I am making a simple request on behalf of those who live in less-developed countries: Stand for energy freedom, regardless of which fuel source individual countries choose. The world depends on the courage of honest, clear-thinking leaders like you.
Elon, I am writing from a rapidly developing country, India. While you were becoming richer in Silicon Valley, my community and family in Southern India were reeling from frequent and long power blackouts. Factories were being shut, individuals were losing productive hours (which you take seriously), hospitals were unable to perform surgeries, and students could not study at night. People accepted this as their fate life in a third-rate economy.
But two decades of increasing coal use (2000-2020) has ensured that the current generation need not face the same situation that I did decades ago. In 2017, my country of 1.23 billion people finally produced an electricity surplus. The credit goes to the country’s coal sector that powered hundreds of power plants supporting rapidly growing cities and industrial centers.
However, we have a long way to go. Still in desperate poverty are 300 million of my fellow citizens. This is not the right time for the elite of advanced economies to deny India the use of hydrocarbons. The situation is even worse in Africa, with thousands of healthcare centers either electrified partially or not at all. Millions of households remain outside the power grid.
Some propose wind, solar, and batteries as solutions to energy poverty. However, currently available technologies cannot power cities and industries. They are too inefficient and intermittent. Unlike California or Texas or Germany, poorer countries cannot afford failed “green energy” experiments. What might be inconvenience for rich societies is death for the poor. For those who became wealthy with fossil fuels to lecture the Third World about their use is beyond hypocritical.

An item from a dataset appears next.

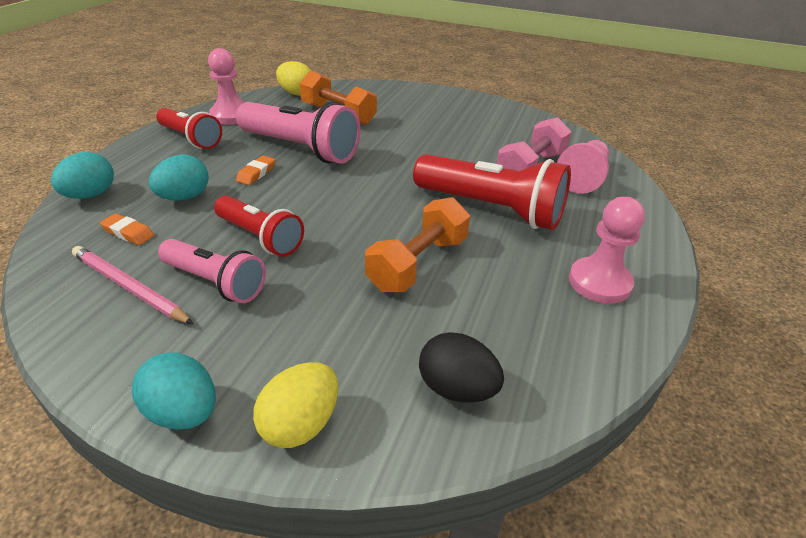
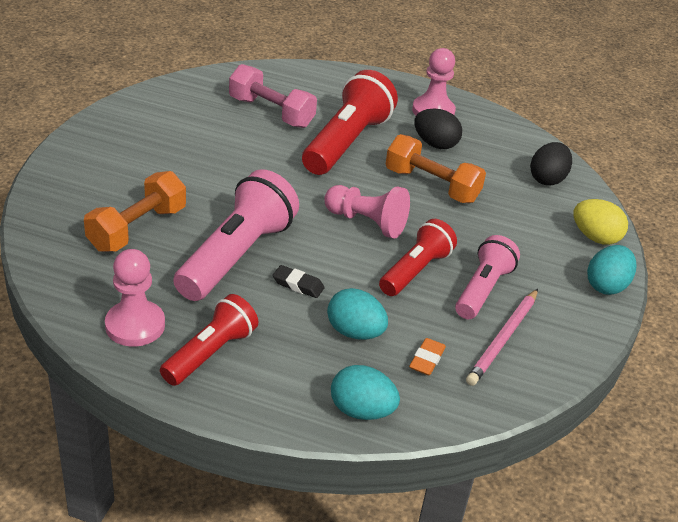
camera: 95 degrees left, 0 degrees up
orange eraser [236,155,275,185] -> black eraser [273,265,325,298]
yellow egg [276,61,311,96] -> none
pink pawn [557,140,609,194] -> pink pawn moved to [324,185,410,239]
none -> black egg [414,109,462,149]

Energy poverty forces hundreds of millions to use polluting substances like wood and cow dung to cook and to heat homes. With this practice killing millions, the importance of drilling for natural gas cannot be overstated!
A lower-middle income Indian family can afford a gasoline-powered car for $2,500 while the cheapest Tesla Y costs more than $55,000 in the U.S. We do not begrudge those with the means to own EVs, but many of us need gas and diesel for internal combustion engines.
Petrochemicals, of course, are needed for hundreds of essential everyday products.
Yours is an important voice among a growing list of people from Africa and Asia who have called on world leaders to stop coercing less developed economies into adopting unreliable and expensive technologies at a dangerous pace.
So, Elon, standing for freedom of energy is standing for the dreams of millions to have a continuous power supply, to own a car, to enjoy modern health care, to give their children a decent chance for a productive life. In some cases, to have a life at all.
Respectfully,
Vijay Raj
Energy Warrior
Vijay Jayaraj is a Research Associate at the CO2 Coalition, Arlington, Va., and holds a Master’s degree in environmental sciences from the University of East Anglia, England. He resides in Bengaluru, India.